Claiming “the anxiety level of educators is through the roof,” Hannan chided the administration for poor communication, despite admitting MEA members were on committees developing the plan, and faulted the board for not meeting through the summer to work on and finalize a plan much earlier in the summer.  She also chastised unnamed school board members and aldermen for “very unprofessional displays” in social media posts that were critical of the union for opposing reopening.

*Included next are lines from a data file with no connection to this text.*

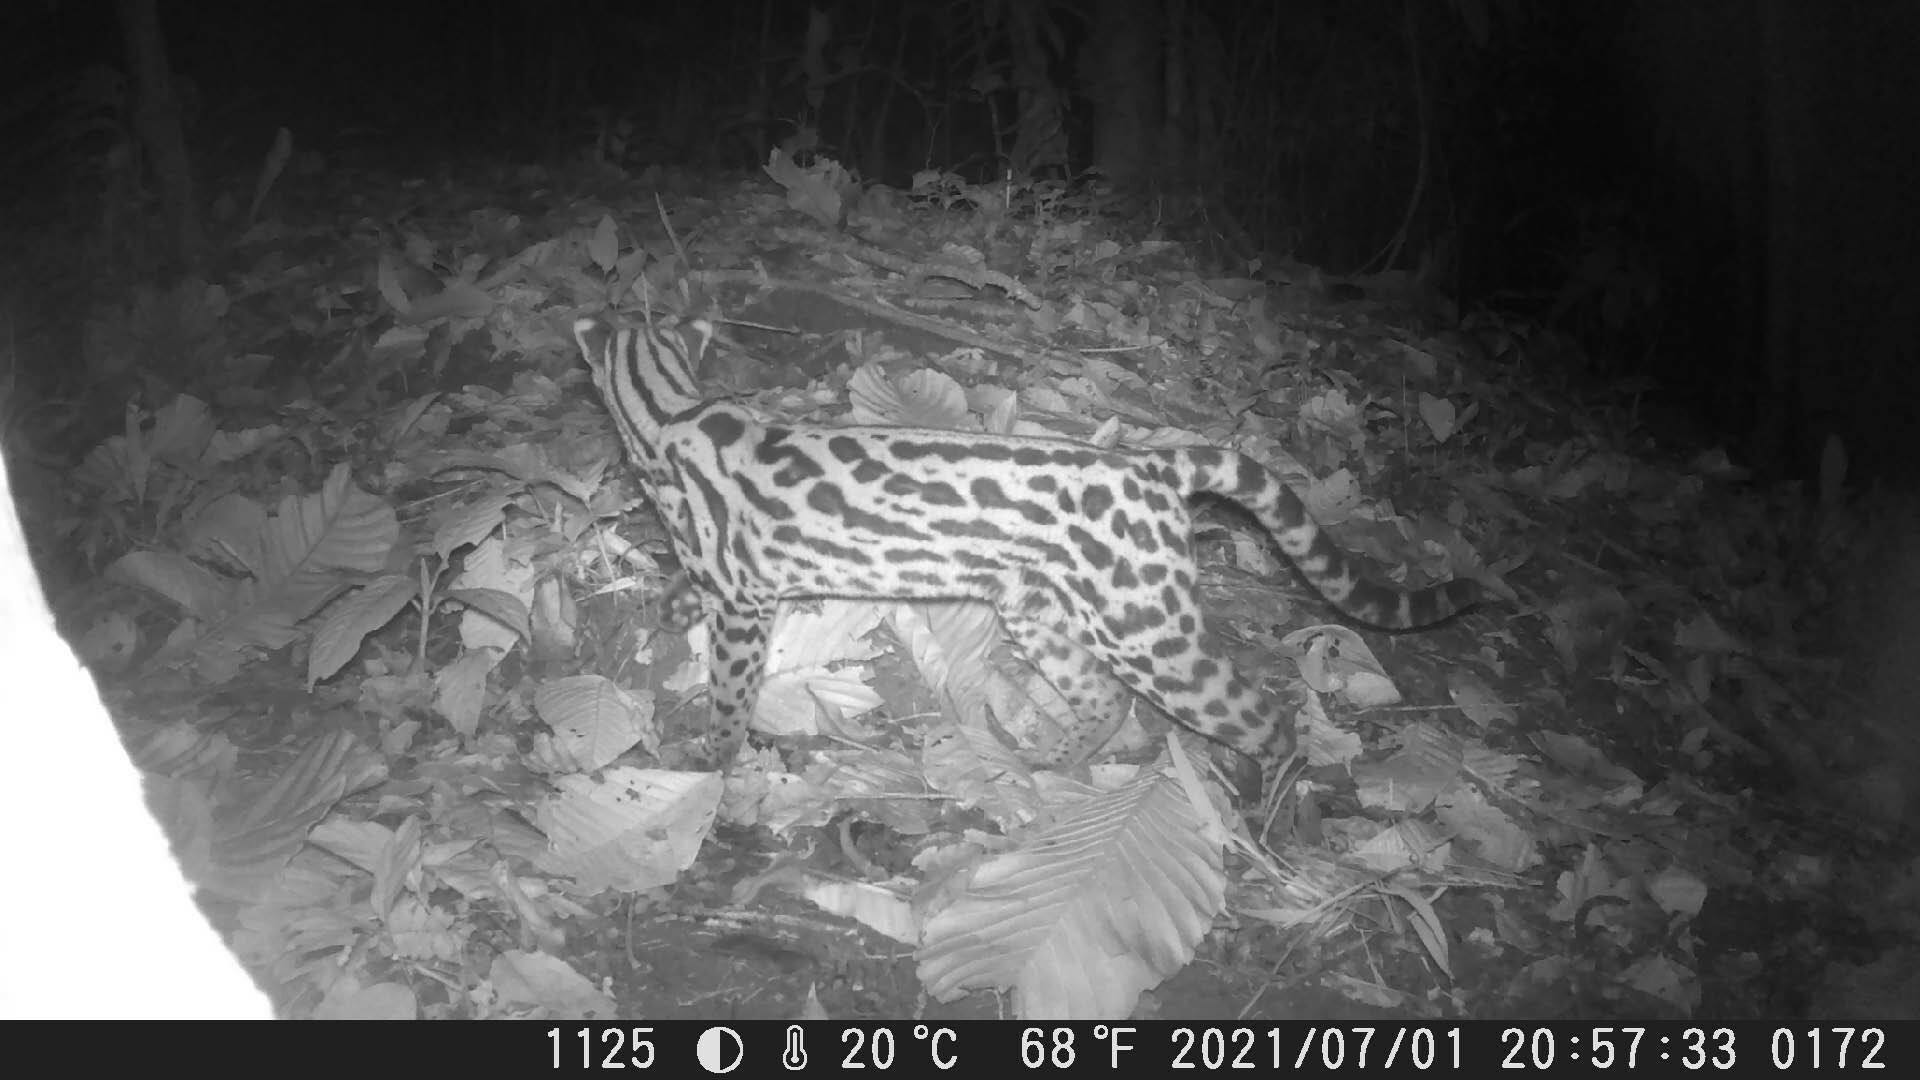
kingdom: Animalia
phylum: Chordata
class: Mammalia
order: Carnivora
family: Felidae
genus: Leopardus
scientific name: Leopardus wiedii
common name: Margay
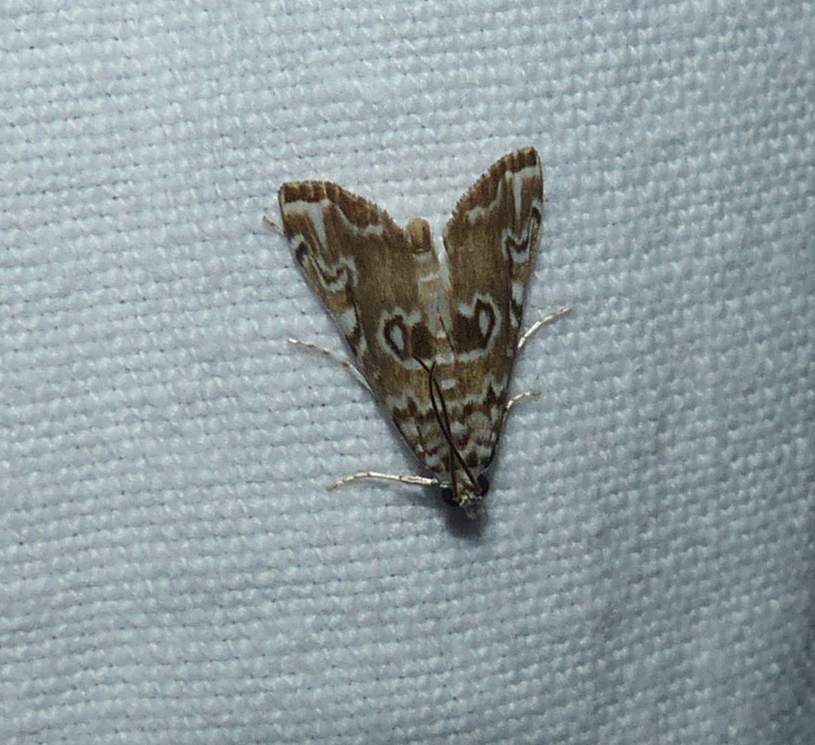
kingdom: Animalia
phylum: Arthropoda
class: Insecta
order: Lepidoptera
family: Crambidae
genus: Elophila
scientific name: Elophila gyralis
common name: Waterlily borer moth
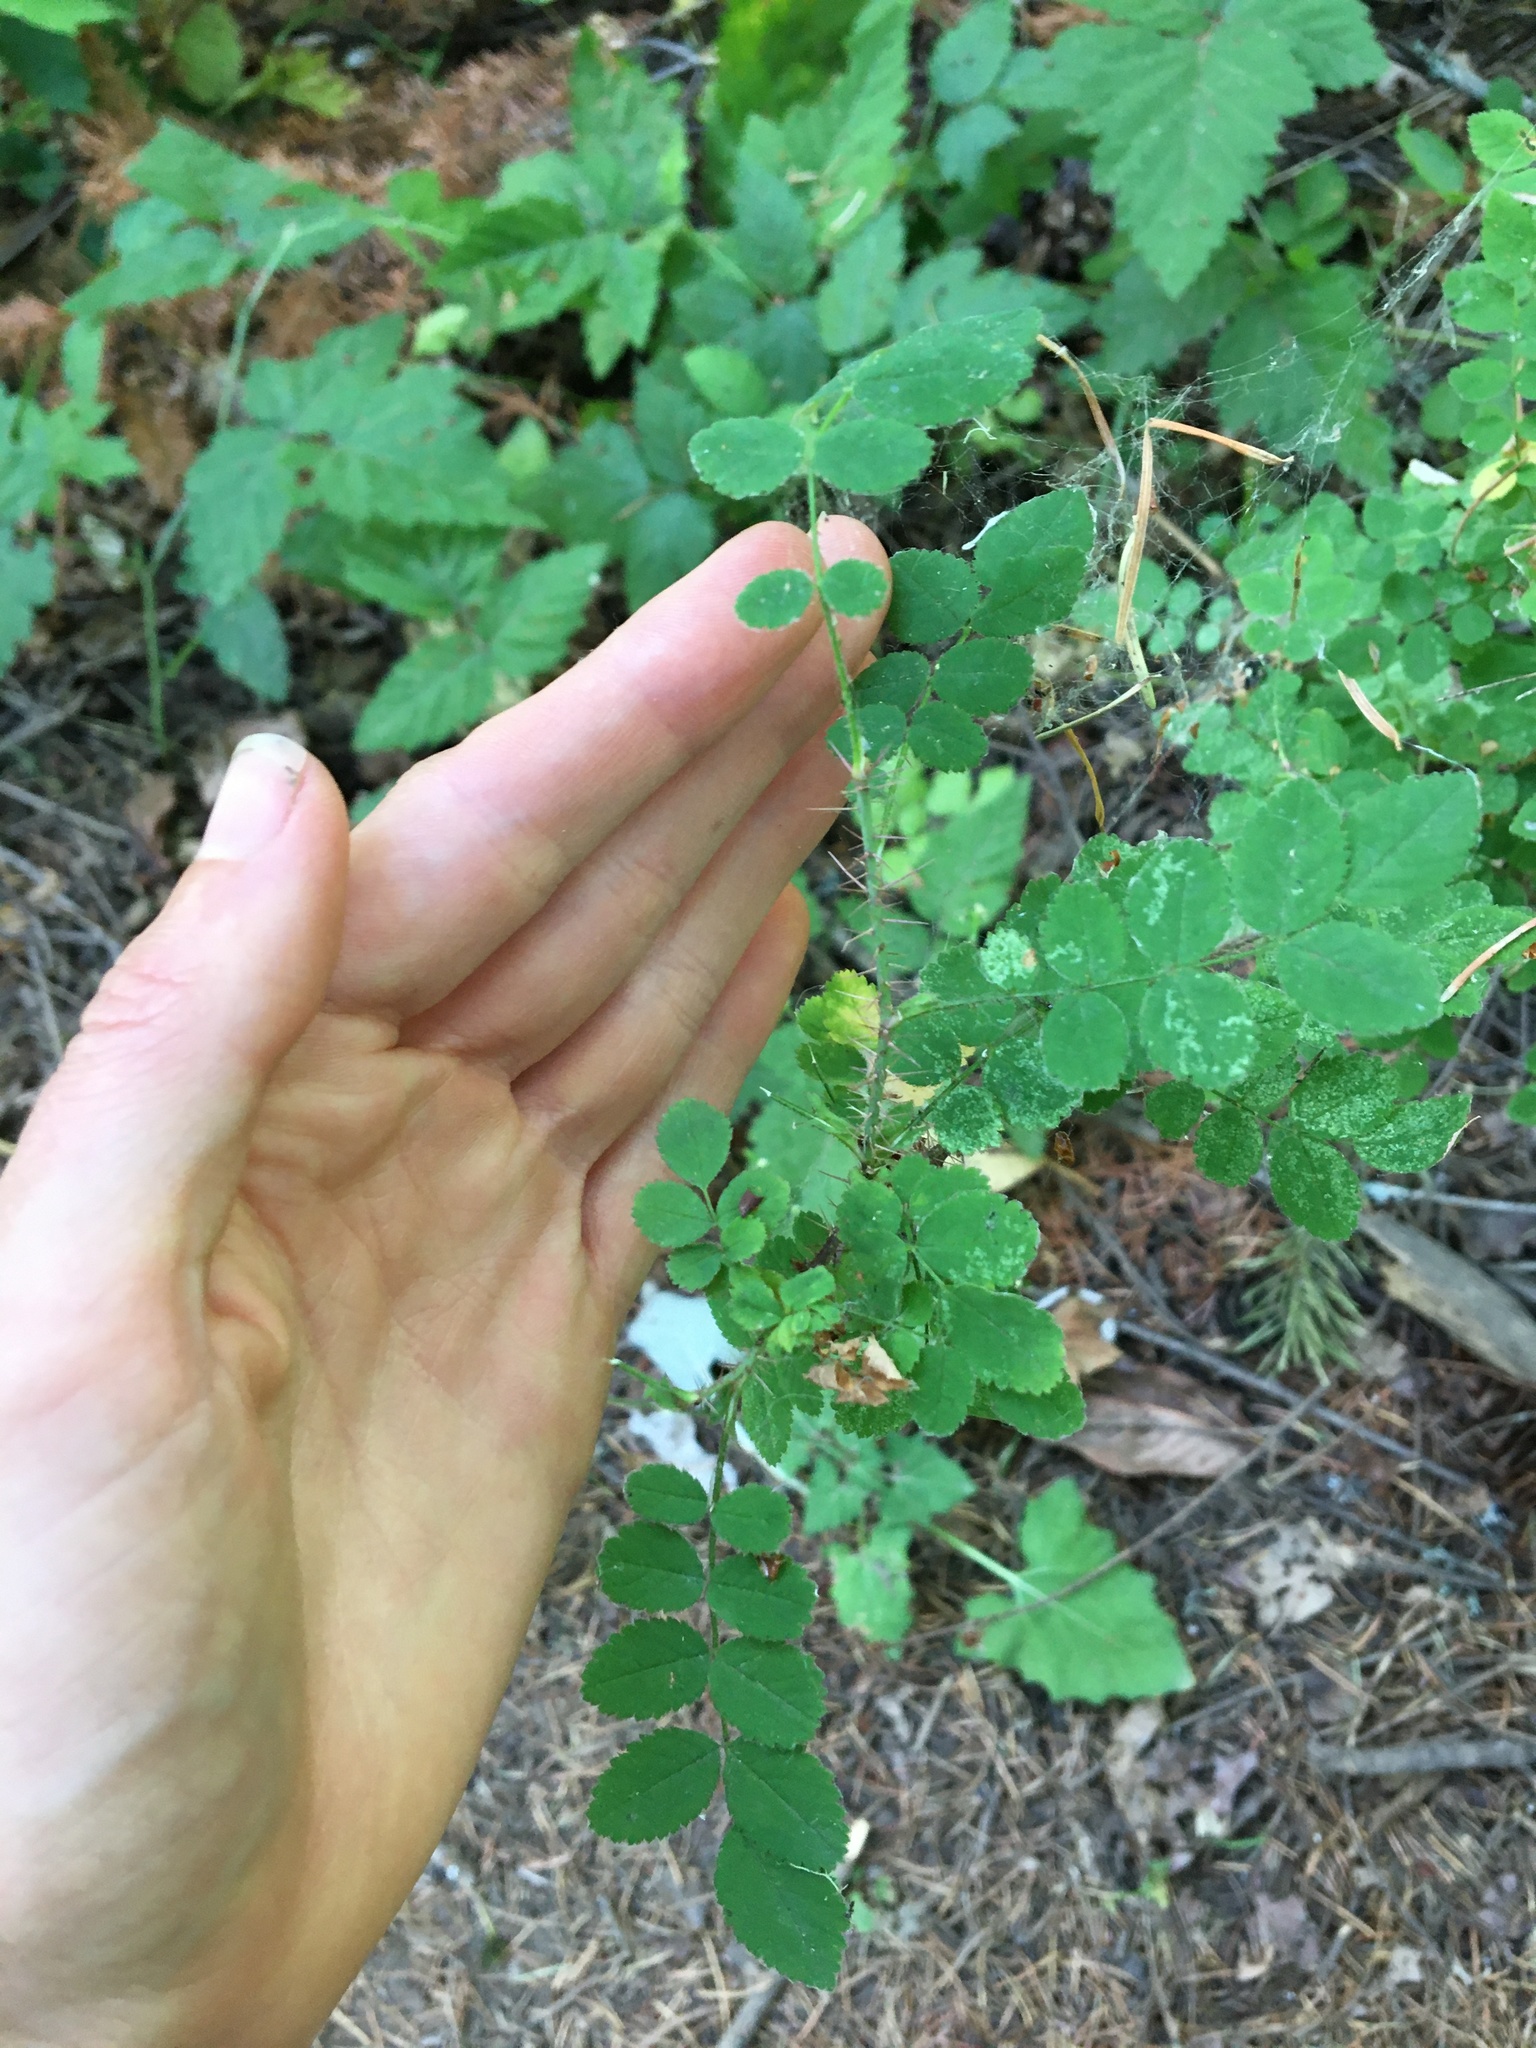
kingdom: Plantae
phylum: Tracheophyta
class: Magnoliopsida
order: Rosales
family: Rosaceae
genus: Rosa
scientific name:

Hannan engaged in much fear-mongering throughout the letter as she detailed the challenges working with autistic and other students with special needs.
This is a virus. It can mutate to become something different. This is why the flu still exists…We have members, as we are sure you also have experienced this, who have lost family members to this virus. One member has lost two family members with a third in hospice, all due to COVID-19. This member works with cognitively impaired students,and so will have to be in class with them. What social/emotional skills are we teaching our students when they see the devastating effects of this disease on their friends and teachers? How do we justify to a student that they came to school with the virus and it killed their teacher or their best friend? How do we teach them on the emotional level when they are afraid to be in a room with that many people for up to 7 hours? How d owe assist their social skills if they cannot work with each other, share supplies, toys or equipment? Are we being alarmists? Is this too over dramatic? Sadly, no.
Girard at Large has also confirmed that, at the behest of the MEA, approximately 750 of Manchester’s 1,100 teachers applied for medical exemptions that would prevent them from having to teach in the classroom, including being required to teach remote classes from their classrooms in schools.  Our sources were unable to confirm how many exemptions were granted under the ADA, FMLA or CARES Act, but said it would likely be enough to prevent school from reopening at all this year.  One teacher, who was granted an exemption to care for her elderly mother, is being reviewed because her mother is dead, a fact that was not known at the time the exemption was granted.
Meanwhile, district administrators are considering barring teachers from engaging in part-time jobs during school work hours and requiring live instruction online during the time they would be teaching classes in school.  While exact numbers were not known, one source said that as many as 10% of the district teachers were engaged in part time jobs during school hours.  District officials are considering ways to better monitor teachers to ensure they’re providing necessary student instruction.

Craig: Kept it quiet

In transmitting the letter, which Girard at Large has confirmed was not sent to Superintendent Goldhardt, any member of the administrative staff or the board’s clerk, but was sent to Mayor Joyce Craig and every member of the board except Arthur Beaudry (D-Ward 9) and Bill Shea (D-Ward-7) who don’t have email addresses, Hannan wrote:

Please find a letter to the Board attached.  This may be shared only with Mr. Beaudry and Mr. Shea who do not have email addresses listed on the board site.”  Emphasis added.
Such instruction is a blatant violation of New Hampshire’s Right to Know Law (RSA 91-A), under which such a communication is clearly a public document.  Fortunately, a member of the board provided the email to Girard at Large today, in advance of tonight’s meeting that will, once again, focus on reopening the city’s schools.
In providing the full letter to the board, we note that Hannan is an English teacher at Hillside Middle School, lives in Derry and has served for multiple terms as MEA president.